I was asked recently what I do and might recommend others do about spam posts.
This website will ask anyone commenting anywhere for their eMail address. If the post looks reasonable, I will send a test eMail to that eMail address. If that eMail bounces, the post is rejected. Simple as that.
The webmaster (me) will look at a post. If it contains scrambled words (in fashion recently), or atrocious grammar, or just gobbledygook, the post is rejected. Also simple.
I keep a spreadsheet of bad posters and their IP addresses. (My provider, HostPapa, has a tool called the IP Deny Manager. It manages the .htaccess file for me, under the covers. This is a good idea, because if you deny yourself, you can’t get back in to fix it. Apparently this has happened to some website owners.)
I keep track of every spam post attempt. I have the date, IP address, and content characterization. Since I started keeping track, there have been over a thousand crummy spam posts to various parts of my site. It is a frustrating time-waster. Such the price of setting a basic level of quality.
Having my own sortable and searchable record gives me some insight: If you spam me twice, you get denied forever. If your spam post IP address is in a spamming range, I may deny that range forever. I do this particularly when Arin Whois tells me the IP address range is somewhere really strange – I don’t really expect to be sold Nike shoes or cheap sports jerseys by someone in China with odd English. This is just an example. EMails pretending to be in Germany have been in style lately – ending in .de for example.
There are WordPress add-in tools to help with spam, but I’m not sure they’re going to reduce my work. My site is set up so that nothing goes up unapproved.
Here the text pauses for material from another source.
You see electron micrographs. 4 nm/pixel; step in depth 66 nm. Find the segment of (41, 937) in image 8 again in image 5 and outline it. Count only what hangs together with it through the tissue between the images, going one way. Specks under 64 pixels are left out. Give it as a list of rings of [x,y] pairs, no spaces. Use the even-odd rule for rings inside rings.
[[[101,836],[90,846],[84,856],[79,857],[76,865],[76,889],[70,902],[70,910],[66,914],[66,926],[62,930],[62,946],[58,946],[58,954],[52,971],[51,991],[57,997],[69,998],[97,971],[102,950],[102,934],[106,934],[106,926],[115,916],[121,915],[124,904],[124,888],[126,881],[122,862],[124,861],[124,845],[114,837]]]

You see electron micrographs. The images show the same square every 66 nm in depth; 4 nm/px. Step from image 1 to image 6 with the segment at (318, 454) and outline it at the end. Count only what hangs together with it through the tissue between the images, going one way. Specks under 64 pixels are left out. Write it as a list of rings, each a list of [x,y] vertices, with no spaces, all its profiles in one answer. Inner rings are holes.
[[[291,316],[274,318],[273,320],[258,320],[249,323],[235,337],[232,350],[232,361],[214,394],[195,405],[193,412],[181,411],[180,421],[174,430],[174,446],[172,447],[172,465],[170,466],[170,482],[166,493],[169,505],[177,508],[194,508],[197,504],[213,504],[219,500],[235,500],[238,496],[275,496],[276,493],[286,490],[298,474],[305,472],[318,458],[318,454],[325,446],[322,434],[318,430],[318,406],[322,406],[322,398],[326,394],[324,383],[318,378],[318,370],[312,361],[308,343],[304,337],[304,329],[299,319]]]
If you are allowing posts up without approving them, there is a plugin (Akismet I think) that will attempt to make the spam – not spam decision for you.
However, you must/should then check every post to make sure the correct decision was made. And fix the wrong guesses. I don’t see that as being less work than my method. Meanwhile the plugin is telling the world about your posts. It uses your decisions to make other decisions, in the cloud. My understanding, anyway,
(as an aside: my Internet browser does Not come up with any web page by default. I see no reason why Microsoft or CheckPoint or McAfee should be notified every time I go online with FireFox. My browser comes up with a local file, which I created on WinXP with FrontPage. The file has a few hotlinks, such as to WordPress administration, that are convenient for me. My wife’s computer’s browser comes up with a blank page. To quote my writer friend Steve Donnelly, in Crash Cathcart, “You agreed to inform on yourself when you took out a driver’s license.” To which I add, or logon to a web page, or turn on a cell phone, and the list goes on. Yes, I am paranoid about surveillance, and so is Steven Aftergood – which see earlier in this blog, eh?)
So, if you are the bizarre poster who asked about spam help, check your WordPress admin panel. There is a default plugin already installed and its name is Akismet or something close to that. You will likely need to update it and then activate it.